Figure 7. Inhibition of IP₃ receptor signalling or SR Ca²⁺ release inhibits PE-induced stimulation of NO_I

A and B, compared to control (cntrl) PE (10 μm)-induced stimulation of NO_i release was blocked by 2 μm 2-APB (A) and markedly inhibited by 2 h incubation in 10 μm xestospongin C (+ Xesto C) (B). C, prior exposure to 10 μm ryanodine blocked PE-induced stimulation of NO_i release. D, summary of the effects of 2-APB, xestospongin C, and ryanodine compared to control (filled bar) effects of PE to increase NO_i. The numbers in parentheses indicate that number of cells tested in each experiment. *P < 0.01; †P < 0.05.
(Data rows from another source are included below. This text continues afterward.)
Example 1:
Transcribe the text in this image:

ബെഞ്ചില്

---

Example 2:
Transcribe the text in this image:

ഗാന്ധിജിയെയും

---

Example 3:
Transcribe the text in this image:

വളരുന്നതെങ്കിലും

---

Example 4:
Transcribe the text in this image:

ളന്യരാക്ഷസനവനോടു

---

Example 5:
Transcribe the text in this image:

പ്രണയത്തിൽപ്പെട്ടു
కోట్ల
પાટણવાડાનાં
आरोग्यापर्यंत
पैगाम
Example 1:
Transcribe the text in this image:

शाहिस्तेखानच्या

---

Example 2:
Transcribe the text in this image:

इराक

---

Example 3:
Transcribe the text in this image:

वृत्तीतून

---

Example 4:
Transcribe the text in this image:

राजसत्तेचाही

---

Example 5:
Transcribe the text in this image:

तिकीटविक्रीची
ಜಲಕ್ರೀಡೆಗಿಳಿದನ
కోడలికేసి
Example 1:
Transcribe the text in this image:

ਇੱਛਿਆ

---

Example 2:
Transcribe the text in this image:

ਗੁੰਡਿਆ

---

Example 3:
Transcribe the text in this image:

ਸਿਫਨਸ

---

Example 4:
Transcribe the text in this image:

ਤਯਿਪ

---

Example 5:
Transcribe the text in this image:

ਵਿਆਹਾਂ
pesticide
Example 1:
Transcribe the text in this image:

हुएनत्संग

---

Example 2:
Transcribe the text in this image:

Figure 8. 2-Dimensional surface plots obtained from atrial myocytes showing the spatial patterns of NO_i production induced by 10 μm PE

A, compared with control, after 3 min of exposure to PE, NO_i production increased at discrete sites primarily along the cell periphery. At 5 min of PE exposure NO_i production along the cell periphery was further increased at additional sites along the cell periphery with smaller increases of NO_i within the cell interior. B, another atrial myocyte was incubated (1 h) in 2 mm methyl-β-cyclodextrin (cyclodextrin) to disrupt caveolae formation. Exposure to 10 μm PE failed to increase NO_i.
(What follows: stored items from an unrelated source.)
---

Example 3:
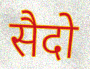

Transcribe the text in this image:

सैदो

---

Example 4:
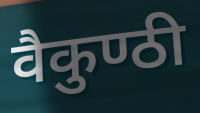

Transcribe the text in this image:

वैकुण्ठी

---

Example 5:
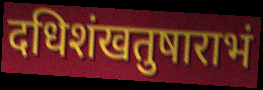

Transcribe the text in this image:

दधिशंखतुषाराभं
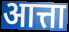
आत्ता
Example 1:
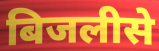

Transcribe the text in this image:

बिजलीसे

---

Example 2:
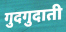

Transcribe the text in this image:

गुदगुदाती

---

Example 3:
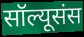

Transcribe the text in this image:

Figure 9. Confocal laser linescan images of local SR Ca²⁺ release, i.e. Ca²⁺ sparks, recorded from quiescent atrial myocytes

Each panel shows confocal line scan images of spontaneous subsarcolemmal Ca²⁺ spark activity. The traces below each panel show local subcellular changes in [Ca²⁺]_i within the subsarcolemmal space that correspond with the arrows at the left margin of each panel. A, compared with control (a), PE (10 μm) increased Ca²⁺ spark activity (b). B, compared with control (a), 2 μm 2-APB had little effect on Ca²⁺ spark activity (b) but blocked PE-induced increases in Ca²⁺ sparks (c). C, normalized Ca²⁺ spark frequency (sparks s⁻¹ (100 μm)⁻¹); compared with control (Ctrl) PE significantly increased Ca²⁺ spark frequency (170%; n = 6). D, compared with control (Crtl), 2-APB blocked the effect of PE to increase Ca²⁺ spark frequency (n = 9). *P < 0.05.

Figure 10. Electron micrographs of an atrial myocyte cut parallel with the longitudinal axis of the cell

A, micrograph shows sarcomere units (Z lines) and an extensive network of longitudinal sarcoplasmic reticulum (lsr) throughout the cell interior. B, higher magnification of inset in A shows that the longitudinal sarcoplasmic reticulum is connected to electron dense regions at the cell periphery which are terminal SR (tsr) Ca²⁺ release sites. Between each terminal SR Ca²⁺ release site are grape-like clusters of caveolae (Cav). Calibration bars = 1.0 μm.

Figure 11. Proposed signalling mechanisms underlying PE-induced stimulation of I_Ca,L via NO signalling

PE acts via α₁-ARs coupled to G_q, presumably localized within caveolae, to activate both PLC – IP₃ and PI-3K/Akt signalling. IP₃ stimulates SR Ca²⁺ release via IP₃Rs. IP₃-mediated Ca²⁺ signalling enhances local SR Ca²⁺ release triggered by Ca²⁺ influx via I_Ca,L. In conjunction with receptor-mediated stimulation of PI-3K/Akt signalling, SR Ca²⁺ release activates CaM-dependent eNOS to stimulate NO_i production. NO acts via cGMP-induced inhibition of PDE III to stimulate endogenous cAMP-dependent PKA activity. cAMP/PKA stimulates Ca²⁺ influx via I_Ca,L which in turn enhances Ca²⁺-mediated stimulation of eNOS and NO_i production. Steady-state stimulation of NO_i production may be determined by the dose-dependent receptor-mediated stimulation of PI-3K/Akt/eNOS signalling.